_Texto proporcionado_

Las opciones parecen ser infinitas: “Grande, mediano o pequeño; con caramelo, vainilla o chocolate; con Baileys, amaretto o sin licor; con leche deslactosada, entera o descremada; ¿lo quiere en combo con uno de nuestros productos de pastelería?” recita la cajera de memoria.

“Solo quiero un capuchino” pienso, pero destilo el combo de opciones, que me hacen dudar, hasta lo que creo querer: “Un capuchino mediano con leche deslactosada por favor”, respondo.

Me mira incrédula, quizá pensando cómo es posible que mí orden sea tan sencilla con todas las opciones que me dio. 
" ¿Nombre de quién hace el pedido?"
"Ian", contesto

No me llamo así pero, ¿qué importa? Siempre me ha gustado ese nombre, desde que supe que así se llama el cantante de la MK2 de mi banda favorita, Deep Purple: Ian Gillan. Es breve pero también un balazo fonético agradable.

Mientras preparan mi bebida, imagino que soy un Ian, no Gillan pues lo considero irreemplazable, aunque me gusta cantar sus canciones, como esa noche que caminé más de 30 cuadras un día sin carro y el dios de la aleatoriedad decidió que sonara en mi MP3 Strange kind of women, y más que cantar la grité mientras caminaba. 

Ese Ian que soy en él café, es alguien que no tiene idea alguna que hace en Bogotá. Vive en Letonia. Un día empacó un par de mudas de ropa en una maleta pequeña, cómo si se fuera de viaje a una provincia cercana a su ciudad, fue al aeropuerto y decidió comprar un pasaje a cualquier destino.

_Consigna del ejercicio_
En el texto sobre el pedido en el café, ¿en qué país vive el Ian que se imagina quien narra?

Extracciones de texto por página
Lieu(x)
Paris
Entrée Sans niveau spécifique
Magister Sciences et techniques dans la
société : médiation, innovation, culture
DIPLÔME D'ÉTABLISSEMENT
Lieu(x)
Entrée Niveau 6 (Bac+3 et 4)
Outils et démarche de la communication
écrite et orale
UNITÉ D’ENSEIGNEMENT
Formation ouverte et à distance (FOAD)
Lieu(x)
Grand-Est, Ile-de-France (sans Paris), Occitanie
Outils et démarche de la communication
--
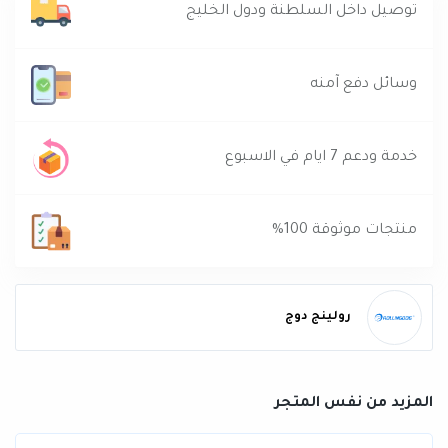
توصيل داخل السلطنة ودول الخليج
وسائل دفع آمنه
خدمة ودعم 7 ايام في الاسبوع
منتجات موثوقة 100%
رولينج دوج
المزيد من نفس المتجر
--
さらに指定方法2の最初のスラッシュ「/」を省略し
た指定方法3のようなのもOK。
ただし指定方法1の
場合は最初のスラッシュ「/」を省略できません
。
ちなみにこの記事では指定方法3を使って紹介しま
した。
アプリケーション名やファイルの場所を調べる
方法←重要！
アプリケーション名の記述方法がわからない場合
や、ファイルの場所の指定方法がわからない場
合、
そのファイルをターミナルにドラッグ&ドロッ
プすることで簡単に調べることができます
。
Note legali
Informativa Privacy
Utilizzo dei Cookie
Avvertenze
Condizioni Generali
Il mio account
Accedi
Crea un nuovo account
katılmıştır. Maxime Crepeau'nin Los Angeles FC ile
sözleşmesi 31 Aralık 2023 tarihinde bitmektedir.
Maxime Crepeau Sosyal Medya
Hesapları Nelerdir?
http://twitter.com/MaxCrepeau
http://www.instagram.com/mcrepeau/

_Tarea resuelta_
En Letonia.